ACTION ITEM | Extract the lines of the material below, beginning with the first and ending with the line that holds "9. Avoid techniques". Skip every picture.
━━━━━━━━━━━━━━━━
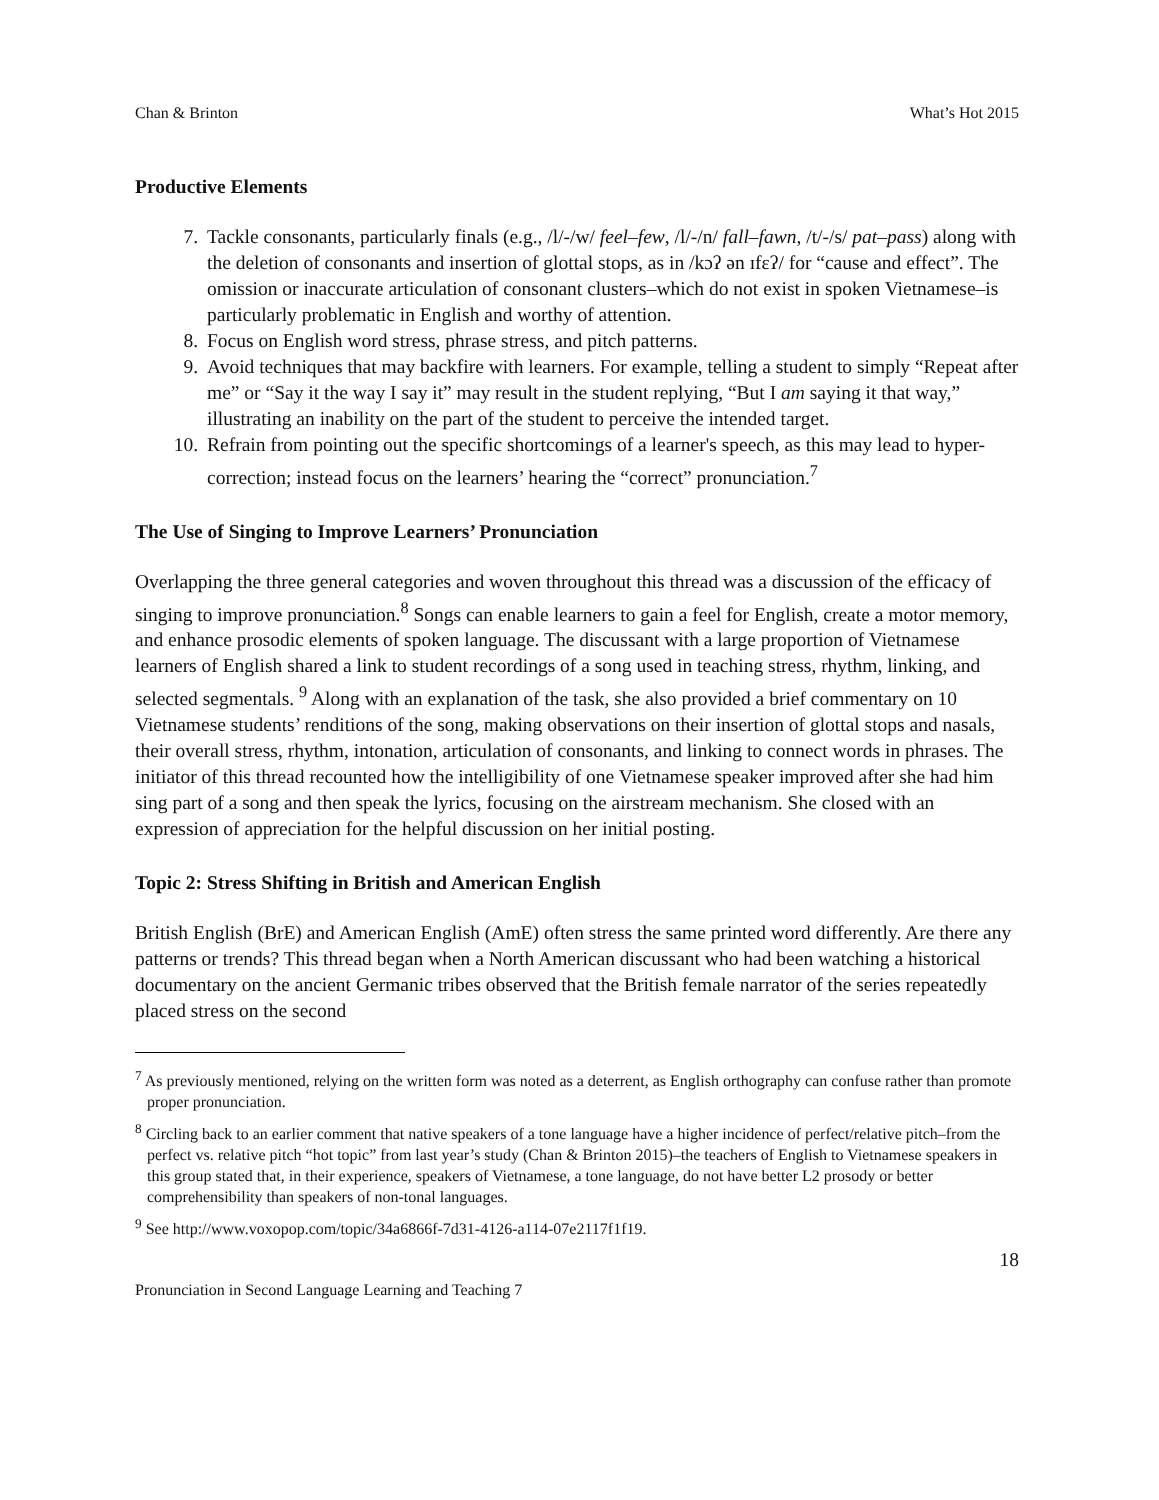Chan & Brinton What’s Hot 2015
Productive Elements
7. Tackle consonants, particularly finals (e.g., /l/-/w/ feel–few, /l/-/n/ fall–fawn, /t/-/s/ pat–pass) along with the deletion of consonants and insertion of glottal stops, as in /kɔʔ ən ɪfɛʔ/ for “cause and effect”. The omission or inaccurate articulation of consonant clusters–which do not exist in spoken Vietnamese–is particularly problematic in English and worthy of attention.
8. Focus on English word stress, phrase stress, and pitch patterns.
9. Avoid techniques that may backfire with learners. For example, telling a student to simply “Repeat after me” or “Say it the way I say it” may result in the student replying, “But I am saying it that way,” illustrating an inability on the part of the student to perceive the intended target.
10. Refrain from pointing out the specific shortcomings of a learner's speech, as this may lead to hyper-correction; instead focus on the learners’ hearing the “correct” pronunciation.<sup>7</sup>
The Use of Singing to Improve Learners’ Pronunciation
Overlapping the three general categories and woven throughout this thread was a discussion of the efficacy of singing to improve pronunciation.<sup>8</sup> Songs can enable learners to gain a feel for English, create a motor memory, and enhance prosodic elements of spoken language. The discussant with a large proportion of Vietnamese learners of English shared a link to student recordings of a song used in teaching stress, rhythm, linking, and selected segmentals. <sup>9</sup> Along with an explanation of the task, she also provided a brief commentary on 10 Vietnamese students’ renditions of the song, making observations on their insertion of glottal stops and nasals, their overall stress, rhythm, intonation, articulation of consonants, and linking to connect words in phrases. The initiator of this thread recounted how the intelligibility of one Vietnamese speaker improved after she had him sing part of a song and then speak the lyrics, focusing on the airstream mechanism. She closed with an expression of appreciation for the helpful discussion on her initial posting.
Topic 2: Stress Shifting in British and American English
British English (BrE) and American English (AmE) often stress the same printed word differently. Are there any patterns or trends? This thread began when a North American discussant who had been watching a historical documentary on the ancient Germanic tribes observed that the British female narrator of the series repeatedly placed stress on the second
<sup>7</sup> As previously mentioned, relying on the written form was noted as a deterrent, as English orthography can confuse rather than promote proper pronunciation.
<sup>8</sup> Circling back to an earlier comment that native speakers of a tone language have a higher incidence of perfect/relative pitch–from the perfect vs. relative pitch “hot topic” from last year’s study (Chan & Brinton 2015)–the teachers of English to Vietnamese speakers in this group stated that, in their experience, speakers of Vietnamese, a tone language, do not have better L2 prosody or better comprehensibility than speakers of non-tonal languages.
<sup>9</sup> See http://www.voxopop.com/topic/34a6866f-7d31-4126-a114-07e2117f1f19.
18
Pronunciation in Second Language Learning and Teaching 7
━━━━━━━━━━━━━━━━
YOUR SOLUTION |
Chan & Brinton What’s Hot 2015
Productive Elements
7. Tackle consonants, particularly finals (e.g., /l/-/w/ feel–few, /l/-/n/ fall–fawn, /t/-/s/ pat–pass) along with the deletion of consonants and insertion of glottal stops, as in /kɔʔ ən ɪfɛʔ/ for “cause and effect”. The omission or inaccurate articulation of consonant clusters–which do not exist in spoken Vietnamese–is particularly problematic in English and worthy of attention.
8. Focus on English word stress, phrase stress, and pitch patterns.
9. Avoid techniques that may backfire with learners. For example, telling a student to simply “Repeat after me” or “Say it the way I say it” may result in the student replying, “But I am saying it that way,” illustrating an inability on the part of the student to perceive the intended target.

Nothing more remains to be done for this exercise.